Mindful parenting (MP) as a group-based training for parents of clinically referred children with psychopathology has shown to effectively reduce child and parent mental health problems. This study investigated the effects of MP as a Bpreventive^intervention for parents who experienced parental stress or problems in parenting (non-clinical setting) compared to MP as a Bcurative^intervention (clinical setting). Parents from a non-clinical setting (n = 98, 18% fathers) and a clinical setting (n = 87, 21% fathers) completed questionnaires about themselves, their partner relationship, and their child at waitlist (non-clinical setting only), pre-test, post-test, and 8-week follow-up.

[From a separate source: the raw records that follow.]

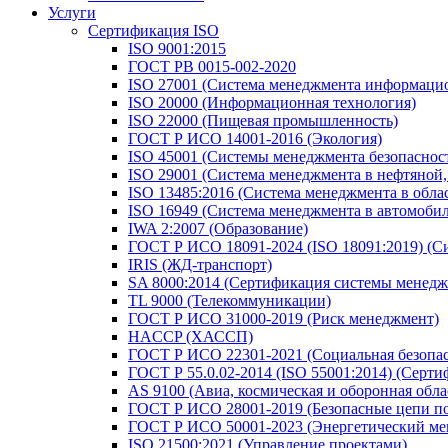
Услуги
Сертификация ISO
ISO 9001:2015
ГОСТ РВ 0015-002-2020
ISO 27001 (Система менеджмента информацио
ISO 20000 (Информационная технология)
ISO 22000 (Пищевая промышленность)
ГОСТ Р ИСО 14001-2016 (Экология)
ISO 45001 (Системы менеджмента безопасности
ISO 29001 (Система менеджмента в нефтяной
ISO 13485:2016 (Система менеджмента в обла
ISO 16949 (Система менеджмента в автомоб
IWA 2:2007 (Образование)
ГОСТ Р ИСО 18091-2024 (ISO 18091:2019) (С
IRIS (ЖД-транспорт)
SA 8000:2014 (Сертификация системы менедж
TL 9000 (Телекоммуникации)
ГОСТ Р ИСО 31000-2019 (Риск менеджмент)
HACCP (ХАССП)
ГОСТ Р ИСО 22301-2021 (Социальная безопас
ГОСТ Р 55.0.02-2014 (ISO 55001:2014) (Серт
AS 9100 (Авиа, космическая и оборонная обла
ГОСТ Р ИСО 28001-2019 (Безопасные цепи по
ГОСТ Р ИСО 50001-2023 (Энергетический ме
ISO 21500:2021 (Управление проектами)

Before the intervention, the children of parents in the non-clinical setting, as expected, showed higher well-being and lower behavior problems, but parental stress levels, parental overreactivity, mindful parenting, partner relationship, and parental well-being were no different in the clinical and preventive group pre-intervention. No improvement was observed at waitlist, except for parental well-being, while improvement on parent and child functioning measures did occur after MP. No differences in MP effects in both settings were found in improved parental functioning (parental stress, overreactivity, mindful parenting, partner relationship, and well-being [small to medium effect size improvements]) and child functioning (well-being and behavior problems, small effect size improvements). Improvements in child functioning were associated with improved mindful parenting. Results suggest that MP training may be an effective intervention not only for families of children referred to mental health care because of child mental disorders but also for parents who experience parental stress or parenting problems as it is.